Institutional capacity

- Grant agreement signed with the Department of Tourism to develop 35 professional ecotourism guides. Out of 35 trainees trained, 23 trainees were awarded certificates by the Department of Tourism of the Ministry of Trade and Industry.

- Support to the Royal Manas National Park extended to upgrade the skill and knowledge of the staff to carry out effective patrolling and anti-poaching works.

- Geographical Information Systems (GIS) capability of WWF Bhutan upgraded. Mr Echay Kumar, GIS staff, was sent on training to the International Centre for Integrated Mountain Development (ICIMOD) to learn advanced remote sensing. Necessary hardware such as digitizer, laptop and other assessories were procured for the WWF GIS lab. Also latest satellite imageries (1995) were procured.

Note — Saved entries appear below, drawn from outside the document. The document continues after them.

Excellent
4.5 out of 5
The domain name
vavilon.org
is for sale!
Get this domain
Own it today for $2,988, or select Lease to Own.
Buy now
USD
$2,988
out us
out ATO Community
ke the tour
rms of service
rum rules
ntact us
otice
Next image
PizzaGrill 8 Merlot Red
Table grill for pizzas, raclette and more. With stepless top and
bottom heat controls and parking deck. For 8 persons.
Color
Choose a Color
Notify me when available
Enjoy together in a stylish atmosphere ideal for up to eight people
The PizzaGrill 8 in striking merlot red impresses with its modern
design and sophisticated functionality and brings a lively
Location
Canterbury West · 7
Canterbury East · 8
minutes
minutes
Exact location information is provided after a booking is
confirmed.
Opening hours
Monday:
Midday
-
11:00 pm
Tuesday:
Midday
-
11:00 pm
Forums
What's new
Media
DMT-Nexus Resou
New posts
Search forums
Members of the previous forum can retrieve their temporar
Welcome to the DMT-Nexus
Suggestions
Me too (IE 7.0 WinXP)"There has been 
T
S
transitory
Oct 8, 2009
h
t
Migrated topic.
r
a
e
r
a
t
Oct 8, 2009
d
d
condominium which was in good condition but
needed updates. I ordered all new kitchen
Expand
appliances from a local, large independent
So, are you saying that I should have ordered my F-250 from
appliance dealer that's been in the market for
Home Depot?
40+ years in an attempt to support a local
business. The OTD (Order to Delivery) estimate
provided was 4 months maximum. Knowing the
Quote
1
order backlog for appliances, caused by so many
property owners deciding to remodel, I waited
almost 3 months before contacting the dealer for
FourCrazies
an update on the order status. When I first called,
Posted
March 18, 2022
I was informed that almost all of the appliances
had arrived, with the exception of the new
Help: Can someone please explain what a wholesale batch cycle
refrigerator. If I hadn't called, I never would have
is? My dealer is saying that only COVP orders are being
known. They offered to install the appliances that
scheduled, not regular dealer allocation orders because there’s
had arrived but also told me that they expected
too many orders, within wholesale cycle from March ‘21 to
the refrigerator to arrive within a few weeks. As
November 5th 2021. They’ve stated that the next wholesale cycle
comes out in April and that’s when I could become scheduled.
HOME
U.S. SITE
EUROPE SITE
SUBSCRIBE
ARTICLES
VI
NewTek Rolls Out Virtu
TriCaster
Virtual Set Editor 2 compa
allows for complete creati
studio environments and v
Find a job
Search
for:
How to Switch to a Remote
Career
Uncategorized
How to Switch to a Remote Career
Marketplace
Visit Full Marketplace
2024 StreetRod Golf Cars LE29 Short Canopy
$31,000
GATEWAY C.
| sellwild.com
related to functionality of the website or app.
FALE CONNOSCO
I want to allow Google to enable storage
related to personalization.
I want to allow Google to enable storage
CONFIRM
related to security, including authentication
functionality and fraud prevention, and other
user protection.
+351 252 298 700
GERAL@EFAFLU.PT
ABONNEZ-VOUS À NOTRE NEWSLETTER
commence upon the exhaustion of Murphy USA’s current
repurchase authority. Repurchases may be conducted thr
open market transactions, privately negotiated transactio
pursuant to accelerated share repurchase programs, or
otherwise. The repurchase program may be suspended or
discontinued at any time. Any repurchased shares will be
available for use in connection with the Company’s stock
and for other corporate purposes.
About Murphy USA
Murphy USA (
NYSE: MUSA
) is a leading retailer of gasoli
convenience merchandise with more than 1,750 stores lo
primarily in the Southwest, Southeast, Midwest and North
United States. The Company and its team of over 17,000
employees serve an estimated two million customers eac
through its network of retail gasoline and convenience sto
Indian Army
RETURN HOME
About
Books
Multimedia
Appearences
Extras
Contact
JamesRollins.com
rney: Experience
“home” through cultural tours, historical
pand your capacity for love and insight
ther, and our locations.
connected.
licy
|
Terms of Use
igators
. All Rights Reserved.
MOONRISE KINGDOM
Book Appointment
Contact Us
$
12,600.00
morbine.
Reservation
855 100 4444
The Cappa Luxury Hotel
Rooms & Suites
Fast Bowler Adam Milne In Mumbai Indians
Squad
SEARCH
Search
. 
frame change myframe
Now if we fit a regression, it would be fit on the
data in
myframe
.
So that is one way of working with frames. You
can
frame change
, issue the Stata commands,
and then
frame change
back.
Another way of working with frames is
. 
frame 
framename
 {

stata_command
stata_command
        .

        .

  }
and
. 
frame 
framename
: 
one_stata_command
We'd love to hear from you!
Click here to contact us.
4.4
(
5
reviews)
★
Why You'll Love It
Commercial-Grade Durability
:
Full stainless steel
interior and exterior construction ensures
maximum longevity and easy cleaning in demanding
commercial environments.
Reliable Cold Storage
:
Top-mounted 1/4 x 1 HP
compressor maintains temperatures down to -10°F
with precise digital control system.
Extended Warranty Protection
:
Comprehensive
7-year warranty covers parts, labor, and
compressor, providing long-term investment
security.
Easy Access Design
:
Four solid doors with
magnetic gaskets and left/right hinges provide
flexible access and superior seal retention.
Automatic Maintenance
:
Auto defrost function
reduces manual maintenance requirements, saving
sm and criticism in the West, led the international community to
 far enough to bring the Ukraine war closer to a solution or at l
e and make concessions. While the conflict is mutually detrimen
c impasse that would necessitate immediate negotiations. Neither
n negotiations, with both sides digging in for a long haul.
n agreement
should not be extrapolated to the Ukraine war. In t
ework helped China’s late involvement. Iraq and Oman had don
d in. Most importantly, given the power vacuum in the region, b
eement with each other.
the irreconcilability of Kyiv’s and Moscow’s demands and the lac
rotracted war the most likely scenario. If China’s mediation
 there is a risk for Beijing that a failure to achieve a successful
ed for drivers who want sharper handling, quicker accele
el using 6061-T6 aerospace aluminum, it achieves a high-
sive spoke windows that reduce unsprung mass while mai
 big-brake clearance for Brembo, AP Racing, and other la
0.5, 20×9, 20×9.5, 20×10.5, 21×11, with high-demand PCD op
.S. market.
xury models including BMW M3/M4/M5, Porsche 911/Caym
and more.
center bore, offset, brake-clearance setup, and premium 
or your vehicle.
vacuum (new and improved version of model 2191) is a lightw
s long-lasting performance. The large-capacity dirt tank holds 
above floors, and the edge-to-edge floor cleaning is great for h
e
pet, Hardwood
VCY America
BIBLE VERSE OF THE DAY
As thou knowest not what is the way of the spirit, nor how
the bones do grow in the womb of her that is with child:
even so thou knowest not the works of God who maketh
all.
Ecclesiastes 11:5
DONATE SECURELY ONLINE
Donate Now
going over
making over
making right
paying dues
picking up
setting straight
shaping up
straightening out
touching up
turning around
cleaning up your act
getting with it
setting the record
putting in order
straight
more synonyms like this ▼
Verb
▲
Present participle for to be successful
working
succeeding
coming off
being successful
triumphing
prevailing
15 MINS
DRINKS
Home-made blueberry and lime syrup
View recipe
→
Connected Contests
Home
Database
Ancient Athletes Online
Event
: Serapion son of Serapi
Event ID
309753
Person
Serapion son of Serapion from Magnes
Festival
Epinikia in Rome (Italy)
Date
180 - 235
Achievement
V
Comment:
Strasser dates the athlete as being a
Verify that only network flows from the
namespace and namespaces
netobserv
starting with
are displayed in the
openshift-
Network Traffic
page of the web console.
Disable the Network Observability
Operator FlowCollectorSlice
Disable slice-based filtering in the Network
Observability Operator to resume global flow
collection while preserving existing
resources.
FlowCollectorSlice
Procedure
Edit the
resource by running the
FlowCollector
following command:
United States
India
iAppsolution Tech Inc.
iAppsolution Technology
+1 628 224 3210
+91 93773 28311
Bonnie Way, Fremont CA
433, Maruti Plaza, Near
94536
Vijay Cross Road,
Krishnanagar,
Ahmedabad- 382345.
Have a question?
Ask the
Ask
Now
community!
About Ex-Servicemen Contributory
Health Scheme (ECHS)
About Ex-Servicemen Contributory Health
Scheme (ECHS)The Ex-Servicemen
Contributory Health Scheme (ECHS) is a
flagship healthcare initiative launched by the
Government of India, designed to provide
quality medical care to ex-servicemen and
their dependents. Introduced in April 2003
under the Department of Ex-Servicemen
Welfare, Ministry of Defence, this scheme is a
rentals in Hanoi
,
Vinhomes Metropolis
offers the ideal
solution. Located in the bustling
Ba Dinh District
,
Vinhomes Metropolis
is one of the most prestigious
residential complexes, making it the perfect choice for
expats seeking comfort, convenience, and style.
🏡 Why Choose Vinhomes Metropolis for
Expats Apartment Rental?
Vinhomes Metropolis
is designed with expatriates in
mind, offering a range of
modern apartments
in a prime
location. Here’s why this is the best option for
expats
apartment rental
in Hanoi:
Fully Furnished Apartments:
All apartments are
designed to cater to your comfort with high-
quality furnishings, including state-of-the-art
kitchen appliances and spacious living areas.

- The Royal Society for Protection of Nature (RSPN) staff attended a three-week training on Participatory Monitoring in Cavite Manial Philippines on 13-31 March 2006. According to RSPN the training has significantly enhanced their capacity to manage community-based projects.

Ilegal trade and poaching linked with transboundary issues

- Discussion to organize transboundary meetings underway with the Nature Conservation Division (NCD) of the Royal Government.

- More than 50 inspectors from the Bhutan Food and Agriculture Regulatory Authority (BFARA) were trained on Plant Health and Endangered Species to effectively supervise and control the potential illegal trade in Indo-Bhutan borders. The inspectors were educated in identification of wildlife parts and products, nature conservation rules (2000) and law enforcements thereof.

Direct threats to wildlife species

- A 3-year grant agreement already signed with the Royal Society for Protection of Nature (RSPN) to conduct status study on the white-bellied heron in Bhutan.

- In 2005-2006, 2 rounds of white-bellied heron population and habitat surveys completed covering the Eastcentral, Westcentral and the Western parts of Bhutan. In total 15 birds were recorded including 2 juveniles in Spring 2005.

- A project grant agreement was signed with the Royal Government in 2006 to assess the population and habitat status of the snow leopard. Action plan for the conservation of snow leopards will be developed at the end of the project.

- More than 20 forestry field staff from the territorial division and parks were trained on MIKE methods on the Asian elephant survey and use of GPS in early 2006.

- Summer season survey of elephant population, habitat and migratory pattern completed. The survey report is anticipated to be out by end of June 2006.